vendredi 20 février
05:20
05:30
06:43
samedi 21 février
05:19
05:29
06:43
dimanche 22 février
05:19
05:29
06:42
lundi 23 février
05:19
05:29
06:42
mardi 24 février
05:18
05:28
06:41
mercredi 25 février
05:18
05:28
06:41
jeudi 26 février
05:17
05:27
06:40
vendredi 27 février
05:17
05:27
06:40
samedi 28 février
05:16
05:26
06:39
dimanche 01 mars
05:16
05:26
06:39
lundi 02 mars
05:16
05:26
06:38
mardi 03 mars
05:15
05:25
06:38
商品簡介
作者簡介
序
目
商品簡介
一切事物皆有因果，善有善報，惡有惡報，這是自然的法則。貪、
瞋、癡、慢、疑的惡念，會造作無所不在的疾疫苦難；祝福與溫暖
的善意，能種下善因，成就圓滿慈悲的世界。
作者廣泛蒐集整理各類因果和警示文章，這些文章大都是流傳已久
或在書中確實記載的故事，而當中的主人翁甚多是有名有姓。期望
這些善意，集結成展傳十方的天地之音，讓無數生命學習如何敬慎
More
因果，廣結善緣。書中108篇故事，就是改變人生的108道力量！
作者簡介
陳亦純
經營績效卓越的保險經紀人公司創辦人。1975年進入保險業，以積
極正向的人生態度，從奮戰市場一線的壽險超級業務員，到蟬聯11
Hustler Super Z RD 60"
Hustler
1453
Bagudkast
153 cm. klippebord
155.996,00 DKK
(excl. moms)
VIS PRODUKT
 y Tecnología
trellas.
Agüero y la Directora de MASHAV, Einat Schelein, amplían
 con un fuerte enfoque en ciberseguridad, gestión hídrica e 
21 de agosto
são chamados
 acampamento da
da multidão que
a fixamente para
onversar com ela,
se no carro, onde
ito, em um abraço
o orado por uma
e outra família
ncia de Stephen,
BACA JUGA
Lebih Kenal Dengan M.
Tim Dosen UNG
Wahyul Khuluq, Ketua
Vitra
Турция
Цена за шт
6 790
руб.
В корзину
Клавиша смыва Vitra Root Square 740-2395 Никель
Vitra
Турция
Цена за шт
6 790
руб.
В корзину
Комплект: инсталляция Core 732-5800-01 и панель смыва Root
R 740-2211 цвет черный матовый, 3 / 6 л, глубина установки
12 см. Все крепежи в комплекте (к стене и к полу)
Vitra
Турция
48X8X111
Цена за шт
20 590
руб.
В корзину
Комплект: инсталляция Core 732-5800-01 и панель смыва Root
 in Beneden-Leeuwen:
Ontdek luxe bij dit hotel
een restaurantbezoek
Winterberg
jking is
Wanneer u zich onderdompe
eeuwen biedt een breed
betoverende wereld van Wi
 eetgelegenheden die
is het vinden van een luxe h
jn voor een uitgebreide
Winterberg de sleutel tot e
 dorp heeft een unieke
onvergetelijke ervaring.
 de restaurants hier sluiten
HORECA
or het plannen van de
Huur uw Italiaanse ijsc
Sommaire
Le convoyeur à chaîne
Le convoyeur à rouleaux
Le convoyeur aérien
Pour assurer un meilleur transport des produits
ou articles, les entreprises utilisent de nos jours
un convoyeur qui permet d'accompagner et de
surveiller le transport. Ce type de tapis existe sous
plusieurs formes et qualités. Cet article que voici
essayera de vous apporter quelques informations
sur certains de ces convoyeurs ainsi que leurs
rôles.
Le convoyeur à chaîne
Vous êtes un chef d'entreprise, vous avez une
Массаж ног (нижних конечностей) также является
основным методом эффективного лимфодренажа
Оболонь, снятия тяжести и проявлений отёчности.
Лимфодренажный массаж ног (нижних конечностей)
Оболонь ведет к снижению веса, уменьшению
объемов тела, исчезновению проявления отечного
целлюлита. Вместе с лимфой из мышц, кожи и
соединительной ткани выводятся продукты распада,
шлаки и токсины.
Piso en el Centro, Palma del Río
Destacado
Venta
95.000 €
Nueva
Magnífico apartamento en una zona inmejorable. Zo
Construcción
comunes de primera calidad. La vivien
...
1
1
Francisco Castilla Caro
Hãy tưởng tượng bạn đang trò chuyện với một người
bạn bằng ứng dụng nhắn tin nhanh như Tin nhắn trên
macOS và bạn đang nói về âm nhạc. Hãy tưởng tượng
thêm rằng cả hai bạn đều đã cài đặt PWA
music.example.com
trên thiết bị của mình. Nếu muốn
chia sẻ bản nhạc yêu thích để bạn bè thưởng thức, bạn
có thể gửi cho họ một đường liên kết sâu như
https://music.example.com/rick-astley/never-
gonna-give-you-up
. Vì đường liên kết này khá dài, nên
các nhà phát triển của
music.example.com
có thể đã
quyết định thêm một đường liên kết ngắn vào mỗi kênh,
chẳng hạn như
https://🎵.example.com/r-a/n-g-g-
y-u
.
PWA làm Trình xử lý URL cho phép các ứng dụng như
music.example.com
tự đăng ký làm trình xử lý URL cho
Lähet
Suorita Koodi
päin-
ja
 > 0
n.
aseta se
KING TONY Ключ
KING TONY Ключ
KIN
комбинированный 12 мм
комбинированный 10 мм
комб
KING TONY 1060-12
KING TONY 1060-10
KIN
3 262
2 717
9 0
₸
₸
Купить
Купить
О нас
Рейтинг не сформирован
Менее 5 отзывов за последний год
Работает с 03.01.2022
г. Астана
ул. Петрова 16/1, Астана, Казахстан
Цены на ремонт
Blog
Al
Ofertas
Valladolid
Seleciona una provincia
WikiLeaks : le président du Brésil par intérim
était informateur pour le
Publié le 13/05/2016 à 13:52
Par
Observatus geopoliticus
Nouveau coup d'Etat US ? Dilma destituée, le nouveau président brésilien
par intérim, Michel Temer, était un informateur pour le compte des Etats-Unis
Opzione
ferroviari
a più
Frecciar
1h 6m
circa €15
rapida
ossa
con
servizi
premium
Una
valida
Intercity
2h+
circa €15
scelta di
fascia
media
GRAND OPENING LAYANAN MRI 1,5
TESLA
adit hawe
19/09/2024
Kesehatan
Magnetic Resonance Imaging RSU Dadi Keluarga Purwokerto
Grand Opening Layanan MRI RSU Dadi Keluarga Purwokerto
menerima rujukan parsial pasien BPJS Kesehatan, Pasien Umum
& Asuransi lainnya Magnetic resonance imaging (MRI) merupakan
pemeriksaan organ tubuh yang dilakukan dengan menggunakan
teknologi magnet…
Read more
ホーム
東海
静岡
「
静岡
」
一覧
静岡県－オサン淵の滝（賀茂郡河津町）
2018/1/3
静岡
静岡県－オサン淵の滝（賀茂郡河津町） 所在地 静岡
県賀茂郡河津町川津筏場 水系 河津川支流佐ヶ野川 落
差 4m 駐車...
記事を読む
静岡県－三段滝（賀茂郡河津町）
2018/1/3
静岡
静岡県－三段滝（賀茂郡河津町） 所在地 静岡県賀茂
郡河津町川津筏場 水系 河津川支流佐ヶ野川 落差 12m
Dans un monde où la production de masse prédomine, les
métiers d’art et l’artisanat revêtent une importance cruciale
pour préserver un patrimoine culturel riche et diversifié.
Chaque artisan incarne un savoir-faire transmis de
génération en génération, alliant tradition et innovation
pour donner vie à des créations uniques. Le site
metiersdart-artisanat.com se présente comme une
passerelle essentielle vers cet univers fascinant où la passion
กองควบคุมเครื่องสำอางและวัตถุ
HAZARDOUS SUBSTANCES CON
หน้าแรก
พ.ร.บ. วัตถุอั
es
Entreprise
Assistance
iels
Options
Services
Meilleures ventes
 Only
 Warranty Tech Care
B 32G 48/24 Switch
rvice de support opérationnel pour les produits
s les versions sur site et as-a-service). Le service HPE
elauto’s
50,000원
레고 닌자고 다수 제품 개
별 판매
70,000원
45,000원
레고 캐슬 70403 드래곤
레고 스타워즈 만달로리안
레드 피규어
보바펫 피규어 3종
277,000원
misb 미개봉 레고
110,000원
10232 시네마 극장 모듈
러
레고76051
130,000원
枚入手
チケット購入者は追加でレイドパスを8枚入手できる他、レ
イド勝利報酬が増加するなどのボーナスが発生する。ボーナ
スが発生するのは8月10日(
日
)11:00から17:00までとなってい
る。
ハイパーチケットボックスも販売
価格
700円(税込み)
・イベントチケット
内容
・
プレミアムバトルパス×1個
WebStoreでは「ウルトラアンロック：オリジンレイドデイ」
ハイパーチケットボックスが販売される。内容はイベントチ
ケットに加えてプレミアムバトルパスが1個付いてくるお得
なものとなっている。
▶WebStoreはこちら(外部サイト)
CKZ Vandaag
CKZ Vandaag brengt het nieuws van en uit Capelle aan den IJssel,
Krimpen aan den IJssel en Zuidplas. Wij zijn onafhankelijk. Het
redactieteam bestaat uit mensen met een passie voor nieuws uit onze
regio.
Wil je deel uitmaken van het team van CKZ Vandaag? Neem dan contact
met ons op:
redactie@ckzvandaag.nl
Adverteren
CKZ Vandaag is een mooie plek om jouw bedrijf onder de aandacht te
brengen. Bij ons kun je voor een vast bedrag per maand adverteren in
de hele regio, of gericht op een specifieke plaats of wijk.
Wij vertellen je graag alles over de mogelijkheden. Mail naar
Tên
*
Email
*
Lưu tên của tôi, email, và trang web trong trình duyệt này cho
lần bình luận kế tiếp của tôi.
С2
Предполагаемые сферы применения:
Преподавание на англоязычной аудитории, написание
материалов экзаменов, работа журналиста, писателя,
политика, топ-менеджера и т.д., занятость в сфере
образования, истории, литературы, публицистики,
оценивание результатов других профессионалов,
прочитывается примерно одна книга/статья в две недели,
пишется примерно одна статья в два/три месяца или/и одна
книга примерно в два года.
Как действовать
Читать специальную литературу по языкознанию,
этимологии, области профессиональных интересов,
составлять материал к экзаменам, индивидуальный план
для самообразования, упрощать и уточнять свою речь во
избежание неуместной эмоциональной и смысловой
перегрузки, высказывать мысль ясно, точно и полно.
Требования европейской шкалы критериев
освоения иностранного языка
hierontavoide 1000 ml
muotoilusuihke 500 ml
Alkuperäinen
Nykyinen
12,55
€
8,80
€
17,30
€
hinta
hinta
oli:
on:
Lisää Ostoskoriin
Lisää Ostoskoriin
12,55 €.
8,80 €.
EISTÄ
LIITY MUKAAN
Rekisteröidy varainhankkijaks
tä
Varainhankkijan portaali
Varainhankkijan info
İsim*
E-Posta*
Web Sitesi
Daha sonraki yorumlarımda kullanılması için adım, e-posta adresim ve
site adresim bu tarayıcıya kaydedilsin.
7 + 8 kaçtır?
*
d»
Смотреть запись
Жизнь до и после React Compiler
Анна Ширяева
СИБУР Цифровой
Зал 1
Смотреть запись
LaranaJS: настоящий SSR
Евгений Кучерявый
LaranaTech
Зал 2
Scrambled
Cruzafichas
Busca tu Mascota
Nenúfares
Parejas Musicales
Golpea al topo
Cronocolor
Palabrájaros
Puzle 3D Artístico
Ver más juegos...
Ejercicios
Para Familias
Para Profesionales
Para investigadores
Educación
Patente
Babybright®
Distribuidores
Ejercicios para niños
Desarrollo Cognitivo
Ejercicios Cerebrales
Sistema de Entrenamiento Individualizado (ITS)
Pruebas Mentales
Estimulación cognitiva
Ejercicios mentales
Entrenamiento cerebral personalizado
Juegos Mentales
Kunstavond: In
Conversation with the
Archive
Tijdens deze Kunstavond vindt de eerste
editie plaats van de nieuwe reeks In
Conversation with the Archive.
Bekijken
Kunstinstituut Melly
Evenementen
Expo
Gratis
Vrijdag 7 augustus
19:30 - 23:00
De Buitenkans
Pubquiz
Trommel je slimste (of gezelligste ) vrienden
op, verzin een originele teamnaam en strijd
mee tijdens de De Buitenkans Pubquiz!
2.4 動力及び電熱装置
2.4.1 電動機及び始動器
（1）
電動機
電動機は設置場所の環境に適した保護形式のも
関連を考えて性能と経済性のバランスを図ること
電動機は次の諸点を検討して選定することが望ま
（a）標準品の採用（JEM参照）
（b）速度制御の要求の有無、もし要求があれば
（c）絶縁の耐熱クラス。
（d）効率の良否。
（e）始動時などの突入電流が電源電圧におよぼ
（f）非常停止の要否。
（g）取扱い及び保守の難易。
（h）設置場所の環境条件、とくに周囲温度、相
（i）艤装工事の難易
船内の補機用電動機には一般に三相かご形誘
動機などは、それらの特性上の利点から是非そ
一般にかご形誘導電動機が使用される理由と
########################################
* **Task objective**:
Lay out as a numbered list every line of the material, starting at the first line and ending at the line that contains "eetgelegenheden die", with both ends included and blank lines left out.

* **Expected output**:
1. vendredi 20 février
2. 05:20
3. 05:30
4. 06:43
5. samedi 21 février
6. 05:19
7. 05:29
8. 06:43
9. dimanche 22 février
10. 05:19
11. 05:29
12. 06:42
13. lundi 23 février
14. 05:19
15. 05:29
16. 06:42
17. mardi 24 février
18. 05:18
19. 05:28
20. 06:41
21. mercredi 25 février
22. 05:18
23. 05:28
24. 06:41
25. jeudi 26 février
26. 05:17
27. 05:27
28. 06:40
29. vendredi 27 février
30. 05:17
31. 05:27
32. 06:40
33. samedi 28 février
34. 05:16
35. 05:26
36. 06:39
37. dimanche 01 mars
38. 05:16
39. 05:26
40. 06:39
41. lundi 02 mars
42. 05:16
43. 05:26
44. 06:38
45. mardi 03 mars
46. 05:15
47. 05:25
48. 06:38
49. 商品簡介
50. 作者簡介
51. 序
52. 目
53. 商品簡介
54. 一切事物皆有因果，善有善報，惡有惡報，這是自然的法則。貪、
55. 瞋、癡、慢、疑的惡念，會造作無所不在的疾疫苦難；祝福與溫暖
56. 的善意，能種下善因，成就圓滿慈悲的世界。
57. 作者廣泛蒐集整理各類因果和警示文章，這些文章大都是流傳已久
58. 或在書中確實記載的故事，而當中的主人翁甚多是有名有姓。期望
59. 這些善意，集結成展傳十方的天地之音，讓無數生命學習如何敬慎
60. More
61. 因果，廣結善緣。書中108篇故事，就是改變人生的108道力量！
62. 作者簡介
63. 陳亦純
64. 經營績效卓越的保險經紀人公司創辦人。1975年進入保險業，以積
65. 極正向的人生態度，從奮戰市場一線的壽險超級業務員，到蟬聯11
66. Hustler Super Z RD 60"
67. Hustler
68. 1453
69. Bagudkast
70. 153 cm. klippebord
71. 155.996,00 DKK
72. (excl. moms)
73. VIS PRODUKT
74.  y Tecnología
75. trellas.
76. Agüero y la Directora de MASHAV, Einat Schelein, amplían
77.  con un fuerte enfoque en ciberseguridad, gestión hídrica e 
78. 21 de agosto
79. são chamados
80.  acampamento da
81. da multidão que
82. a fixamente para
83. onversar com ela,
84. se no carro, onde
85. ito, em um abraço
86. o orado por uma
87. e outra família
88. ncia de Stephen,
89. BACA JUGA
90. Lebih Kenal Dengan M.
91. Tim Dosen UNG
92. Wahyul Khuluq, Ketua
93. Vitra
94. Турция
95. Цена за шт
96. 6 790
97. руб.
98. В корзину
99. Клавиша смыва Vitra Root Square 740-2395 Никель
100. Vitra
101. Турция
102. Цена за шт
103. 6 790
104. руб.
105. В корзину
106. Комплект: инсталляция Core 732-5800-01 и панель смыва Root
107. R 740-2211 цвет черный матовый, 3 / 6 л, глубина установки
108. 12 см. Все крепежи в комплекте (к стене и к полу)
109. Vitra
110. Турция
111. 48X8X111
112. Цена за шт
113. 20 590
114. руб.
115. В корзину
116. Комплект: инсталляция Core 732-5800-01 и панель смыва Root
117.  in Beneden-Leeuwen:
118. Ontdek luxe bij dit hotel
119. een restaurantbezoek
120. Winterberg
121. jking is
122. Wanneer u zich onderdompe
123. eeuwen biedt een breed
124. betoverende wereld van Wi
125.  eetgelegenheden die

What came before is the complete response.